埋め込みトークンと署名付きURL — 動画アクセス制御の2パターン

埋め込みトークンと署名付きURL

動画の再生可否を制御する2つのパターン: 不透明な埋め込みトークン(サーバー側でルックアップ)と署名付きURL(HMAC署名のクエリ文字列)。両者ともに広く使われ、トレードオフが異なります。

埋め込みトークン(不透明)

サーバー側でアクセスメタデータ(動画ID、許可オリジン、有効期限、ウォーターマーク用視聴者ID、レート制限)にマッピングされる短い不透明な文字列。

長所:

  • リアルタイム取消 — DBでトークンを無効化すれば、次の鍵取得から失敗する。
  • 豊富なメタデータ — トークンごとの分析、カスタムレート制限、動的ウォーターマークの紐付け。
  • 短く綺麗なURL — /watch/abc123

短所:

  • サーバー側状態 — 鍵取得のたびにDBルックアップでトークンを検証する。
  • キャッシュミス時にレイテンシがやや高い。

採用例: AVCaption。

署名付きURL(HMAC)

URLに暗号学的署名を付加する方式: /segment.ts?expires=1735689600&sig=abcdef...。

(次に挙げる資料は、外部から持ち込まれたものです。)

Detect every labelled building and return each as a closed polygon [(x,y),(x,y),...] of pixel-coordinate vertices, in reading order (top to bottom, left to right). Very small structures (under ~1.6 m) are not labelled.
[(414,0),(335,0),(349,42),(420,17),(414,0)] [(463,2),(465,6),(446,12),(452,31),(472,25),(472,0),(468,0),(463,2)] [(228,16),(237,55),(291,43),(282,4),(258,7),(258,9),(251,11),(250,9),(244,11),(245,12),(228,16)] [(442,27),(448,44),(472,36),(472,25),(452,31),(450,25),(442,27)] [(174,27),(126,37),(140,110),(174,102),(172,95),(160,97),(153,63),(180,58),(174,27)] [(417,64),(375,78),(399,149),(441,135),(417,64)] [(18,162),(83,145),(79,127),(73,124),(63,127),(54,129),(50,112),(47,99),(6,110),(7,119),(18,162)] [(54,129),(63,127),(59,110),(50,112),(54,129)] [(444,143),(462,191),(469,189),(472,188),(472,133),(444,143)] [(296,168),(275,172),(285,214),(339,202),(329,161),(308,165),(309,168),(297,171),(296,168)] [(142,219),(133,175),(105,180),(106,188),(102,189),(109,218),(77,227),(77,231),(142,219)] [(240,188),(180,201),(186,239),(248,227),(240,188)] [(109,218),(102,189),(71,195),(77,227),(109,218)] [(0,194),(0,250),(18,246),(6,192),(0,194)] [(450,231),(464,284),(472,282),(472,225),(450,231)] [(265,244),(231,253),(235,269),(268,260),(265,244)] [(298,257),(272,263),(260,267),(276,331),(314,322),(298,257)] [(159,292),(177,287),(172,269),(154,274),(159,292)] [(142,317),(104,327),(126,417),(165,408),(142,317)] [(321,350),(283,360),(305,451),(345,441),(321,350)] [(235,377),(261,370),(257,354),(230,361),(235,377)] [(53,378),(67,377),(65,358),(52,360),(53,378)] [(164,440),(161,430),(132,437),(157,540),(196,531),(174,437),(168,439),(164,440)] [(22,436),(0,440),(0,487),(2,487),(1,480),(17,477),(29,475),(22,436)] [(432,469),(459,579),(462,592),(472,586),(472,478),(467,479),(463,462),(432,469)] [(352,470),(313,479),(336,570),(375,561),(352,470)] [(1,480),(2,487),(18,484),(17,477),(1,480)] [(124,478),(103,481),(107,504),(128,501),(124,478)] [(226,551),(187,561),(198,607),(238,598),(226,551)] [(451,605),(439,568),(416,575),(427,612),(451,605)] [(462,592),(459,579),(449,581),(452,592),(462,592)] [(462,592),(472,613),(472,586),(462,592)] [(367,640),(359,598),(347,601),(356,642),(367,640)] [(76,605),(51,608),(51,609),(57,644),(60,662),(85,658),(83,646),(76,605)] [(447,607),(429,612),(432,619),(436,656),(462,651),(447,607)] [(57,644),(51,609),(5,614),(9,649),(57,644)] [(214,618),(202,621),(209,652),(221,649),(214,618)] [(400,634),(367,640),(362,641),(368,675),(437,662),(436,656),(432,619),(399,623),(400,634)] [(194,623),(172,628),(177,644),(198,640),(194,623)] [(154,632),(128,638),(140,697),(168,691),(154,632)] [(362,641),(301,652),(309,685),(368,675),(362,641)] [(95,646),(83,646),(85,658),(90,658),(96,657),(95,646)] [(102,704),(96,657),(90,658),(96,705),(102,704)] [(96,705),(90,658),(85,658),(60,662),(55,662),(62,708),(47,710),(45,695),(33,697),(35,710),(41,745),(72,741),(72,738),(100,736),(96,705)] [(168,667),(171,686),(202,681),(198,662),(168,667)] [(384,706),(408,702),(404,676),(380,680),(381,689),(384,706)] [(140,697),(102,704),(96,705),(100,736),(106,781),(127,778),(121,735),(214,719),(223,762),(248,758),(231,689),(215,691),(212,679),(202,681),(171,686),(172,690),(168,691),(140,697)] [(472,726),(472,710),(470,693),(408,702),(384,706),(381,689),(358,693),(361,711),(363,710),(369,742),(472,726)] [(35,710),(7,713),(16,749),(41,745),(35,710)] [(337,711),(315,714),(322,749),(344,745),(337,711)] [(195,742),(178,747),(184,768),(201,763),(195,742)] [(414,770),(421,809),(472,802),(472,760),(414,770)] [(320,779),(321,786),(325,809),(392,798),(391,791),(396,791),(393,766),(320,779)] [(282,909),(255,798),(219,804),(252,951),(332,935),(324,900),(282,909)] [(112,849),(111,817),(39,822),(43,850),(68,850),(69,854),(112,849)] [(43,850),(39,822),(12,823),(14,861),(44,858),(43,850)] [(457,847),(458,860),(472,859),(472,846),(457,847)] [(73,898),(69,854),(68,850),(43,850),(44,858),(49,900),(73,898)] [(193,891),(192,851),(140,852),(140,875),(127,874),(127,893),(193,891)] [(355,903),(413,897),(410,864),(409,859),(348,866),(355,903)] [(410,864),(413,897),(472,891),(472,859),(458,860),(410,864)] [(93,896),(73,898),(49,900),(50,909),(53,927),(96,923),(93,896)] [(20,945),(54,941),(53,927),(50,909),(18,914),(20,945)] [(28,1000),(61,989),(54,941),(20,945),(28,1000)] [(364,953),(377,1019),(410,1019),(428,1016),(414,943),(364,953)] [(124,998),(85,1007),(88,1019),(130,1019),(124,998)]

プラットフォームサーバーが秘密鍵で署名を計算し、エッジで検証 — DBルックアップは不要です。

長所:

  • ステートレス — CDNエッジでサーバー往復なしに検証可能。
  • 高速 — 暗号学的検証はマイクロ秒オーダー。

短所:

  • 取消不可 — 一度署名すれば有効期限まで有効。
  • メタデータが少ない — URLパラメータに収まる範囲。
  • URLが長い。

採用例: AWS S3 presigned URL、CloudFront署名URL、Cloudflare Stream署名URL。

それぞれの使い分け

**埋め込みトークン(不透明)**が適するのは:

  • 発行後にアクセスを取り消す必要がある(返金、アカウント停止)
  • 視聴者ごとの分析や動的ウォーターマークが必要
  • 埋め込み用に短く綺麗なURLが欲しい

署名付きURLが適するのは:

  • DBルックアップのオーバーヘッドが効いてくる超大規模で運用している
  • 取消が不要(短い有効期限で十分)
  • 配信レイヤー(CDNエッジ)が署名検証をネイティブ対応している

有料講座や限定コンテンツには不透明な埋め込みトークンが向き、単発の公開配信には署名付きURLがシンプルです。

AVCaptionは不透明トークンを採用し、動的アクセス制御のためにREST API経由のセッションごと生成も提供します。